**Perintah:** Tolong tulis ulang bagian tulisan tentang depresi ini dari "Diperbarui: 20 Desember" sampai "pandangan redaksi Kompas.", dengan mengganti "bloger" menjadi "penulis".

**Bagian Dokumen:**
* * *

Lihat ke Halaman Asli

Calon Pujangga

Masih amatiran. Terima kasih sudah membaca dan berkunjung. :)

Aku Pernah Depresi?

Diperbarui: 20 Desember 2020   22:53

Kompasiana adalah platform blog. Konten ini menjadi tanggung jawab bloger dan tidak mewakili pandangan redaksi Kompas.

Kredit : pexels.com

 

Tahun 2015 merupakan tahun yang baru untukku. Aku mulai memasuki jenjang pendidikan baru, yaitu SMA. Aku adalah seorang yang pendiam dan pemalu. Bagiku hal yang sulit untuk beradaptasi di lingkungan baru.

Suatu hari, kebetulan hari itu ada jam kosong. Aku pergi ke toilet. Di luar toilet, aku bertemu kawan sekelasku bernama Nisa. Ia nampak sedih dan sepertinya ia sedang memendam sesuatu. Aku lanjut buang air karena sudah tak tahan lagi. Ternyata ia masih disana. Aku menghampirinya, membuka percakapan dan akhirnya ia buka mulut. Ia terpancing untuk bercerita kepadaku. Tentang masa-masa sulit yang dihadapinya. Kebetulan juga kami memiliki hobi yang sama, yaitu membaca buku. Sejak saat itu, kami menjadi teman akrab. Teman sebangku Nisa yang bernama Lina juga ikut bergabung untuk menjadi temanku. Hampir kemana-mana kami selalu bertiga. Bagai secarik surat, amplopnya dan perangko. 

Tahun 2016 pertengahan, aku menempati kelas XI. Aku duduk di bangku tengah, paling depan, tepat di depan papan tulis. Ah! Sesungguhnya itu sangat menyebalkan. Aku sering menjadi incaran para guru untuk sekedar menjawab pertanyaan dan sebagian bualan mereka.

* * *

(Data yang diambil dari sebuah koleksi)
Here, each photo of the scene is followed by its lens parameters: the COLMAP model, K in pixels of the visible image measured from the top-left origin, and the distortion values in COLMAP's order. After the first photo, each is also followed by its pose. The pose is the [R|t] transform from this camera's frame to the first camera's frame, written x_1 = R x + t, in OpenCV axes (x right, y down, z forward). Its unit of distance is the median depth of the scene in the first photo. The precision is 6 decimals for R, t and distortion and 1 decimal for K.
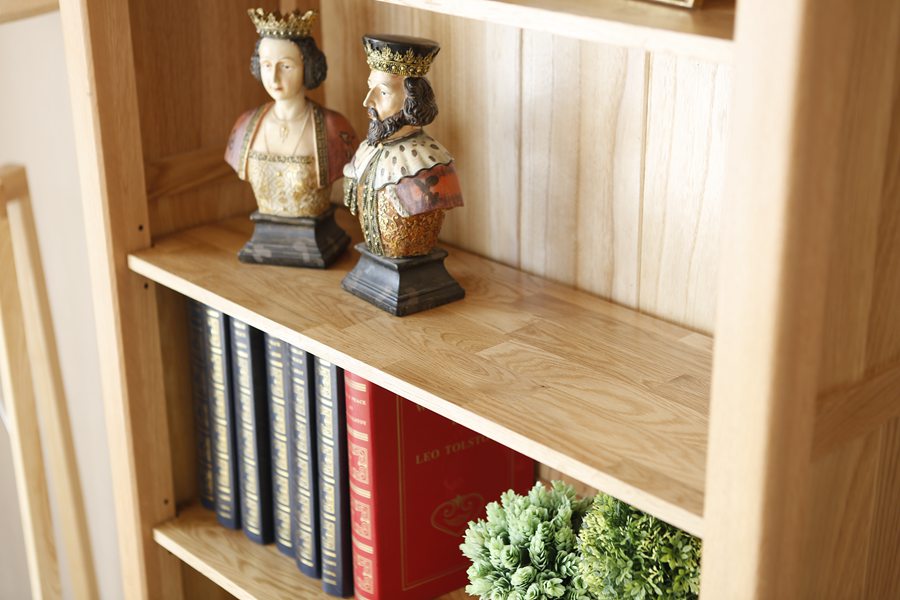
lens RADIAL K [[1462.5, 0, 450.0], [0, 1462.5, 300.0], [0, 0, 1]] dist [0.001148, -0.004109]
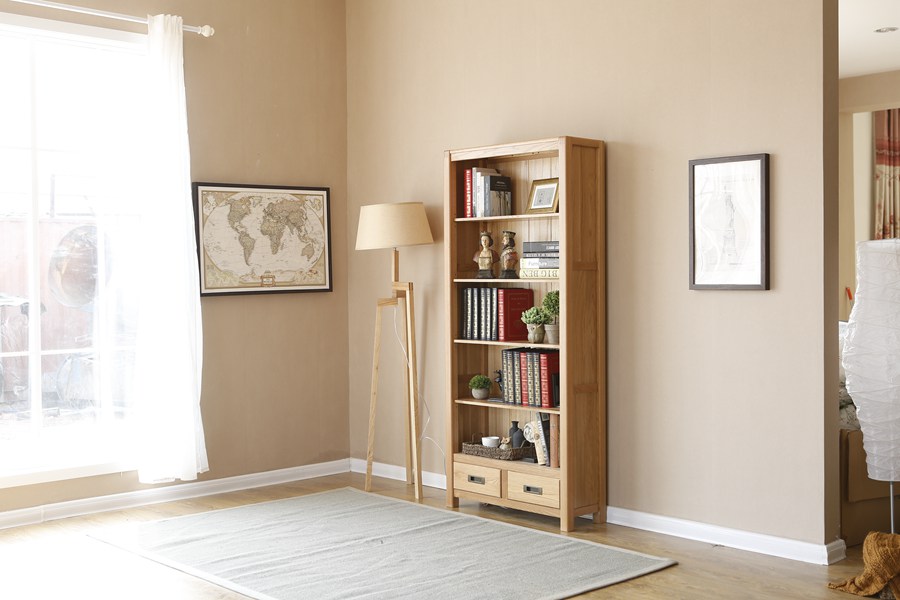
lens RADIAL K [[1143.6, 0, 450.0], [0, 1143.6, 300.0], [0, 0, 1]] dist [0.019055, -0.001935]
pose [[0.999972, -0.000593, -0.007442, -0.212278], [-0.002048, 0.936787, -0.349895, 1.517386], [0.007179, 0.349900, 0.936760, -2.877259]]
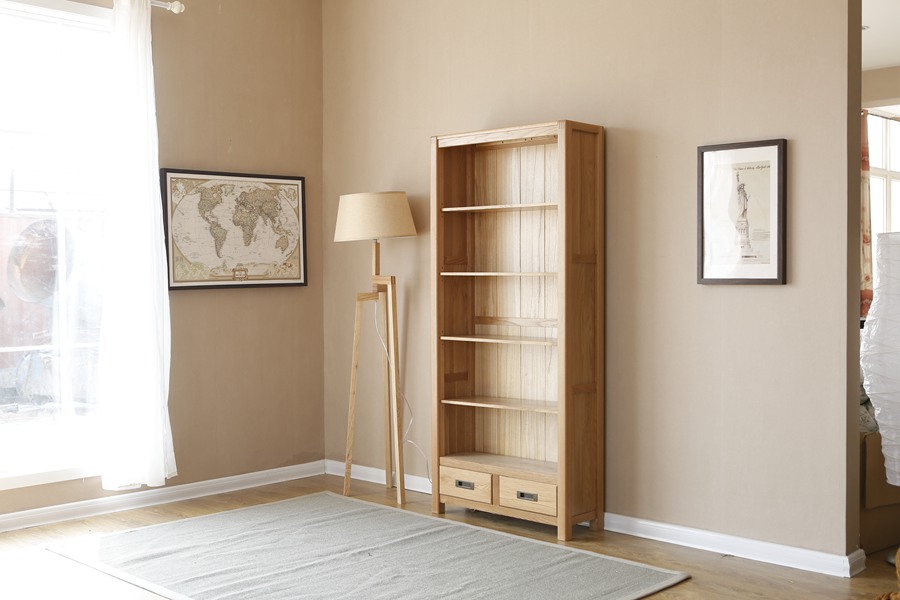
lens RADIAL K [[1076.8, 0, 450.0], [0, 1076.8, 300.0], [0, 0, 1]] dist [0.002974, -0.003832]
pose [[0.999020, 0.002515, 0.044189, -0.363031], [0.013016, 0.937539, -0.347637, 1.365338], [-0.042303, 0.347871, 0.936587, -2.438008]]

* * *

**Jawaban Tertulis:**
Diperbarui: 20 Desember 2020   22:53

Kompasiana adalah platform blog. Konten ini menjadi tanggung jawab penulis dan tidak mewakili pandangan redaksi Kompas.